**About this task**. Put the material into a numbered list, beginning at the line that contains "Every image in" and stopping after the line that contains "-0.065185, 0.997806, -0.560645]]". Include only those lines, and leave out any blank lines.

**Task data**.

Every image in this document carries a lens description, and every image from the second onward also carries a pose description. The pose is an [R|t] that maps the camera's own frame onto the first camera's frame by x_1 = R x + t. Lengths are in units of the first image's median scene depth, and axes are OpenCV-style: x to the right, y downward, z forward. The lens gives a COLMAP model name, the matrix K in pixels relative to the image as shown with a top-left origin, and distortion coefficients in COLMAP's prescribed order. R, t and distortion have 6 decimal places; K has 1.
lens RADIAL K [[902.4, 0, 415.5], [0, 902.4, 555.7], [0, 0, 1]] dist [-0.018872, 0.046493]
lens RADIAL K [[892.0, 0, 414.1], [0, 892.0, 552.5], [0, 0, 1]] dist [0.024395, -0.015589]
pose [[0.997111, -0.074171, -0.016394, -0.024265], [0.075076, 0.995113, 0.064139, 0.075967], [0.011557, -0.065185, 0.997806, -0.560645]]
...
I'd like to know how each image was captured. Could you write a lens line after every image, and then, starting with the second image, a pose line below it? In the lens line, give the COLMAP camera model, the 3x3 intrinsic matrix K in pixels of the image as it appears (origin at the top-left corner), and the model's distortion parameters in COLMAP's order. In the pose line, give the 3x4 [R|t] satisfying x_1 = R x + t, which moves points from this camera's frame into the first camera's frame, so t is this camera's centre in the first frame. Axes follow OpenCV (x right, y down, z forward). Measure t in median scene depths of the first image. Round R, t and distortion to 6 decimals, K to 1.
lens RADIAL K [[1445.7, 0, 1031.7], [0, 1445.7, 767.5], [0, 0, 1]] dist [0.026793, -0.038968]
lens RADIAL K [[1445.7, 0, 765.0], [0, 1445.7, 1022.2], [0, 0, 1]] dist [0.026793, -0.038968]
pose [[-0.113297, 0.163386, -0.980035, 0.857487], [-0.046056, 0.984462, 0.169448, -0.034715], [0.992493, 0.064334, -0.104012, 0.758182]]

**Finished exercise**.
1. Every image in this document carries a lens description, and every image from the second onward also carries a pose description. The pose is an [R|t] that maps the camera's own frame onto the first camera's frame by x_1 = R x + t. Lengths are in units of the first image's median scene depth, and axes are OpenCV-style: x to the right, y downward, z forward. The lens gives a COLMAP model name, the matrix K in pixels relative to the image as shown with a top-left origin, and distortion coefficients in COLMAP's prescribed order. R, t and distortion have 6 decimal places; K has 1.
2. lens RADIAL K [[902.4, 0, 415.5], [0, 902.4, 555.7], [0, 0, 1]] dist [-0.018872, 0.046493]
3. lens RADIAL K [[892.0, 0, 414.1], [0, 892.0, 552.5], [0, 0, 1]] dist [0.024395, -0.015589]
4. pose [[0.997111, -0.074171, -0.016394, -0.024265], [0.075076, 0.995113, 0.064139, 0.075967], [0.011557, -0.065185, 0.997806, -0.560645]]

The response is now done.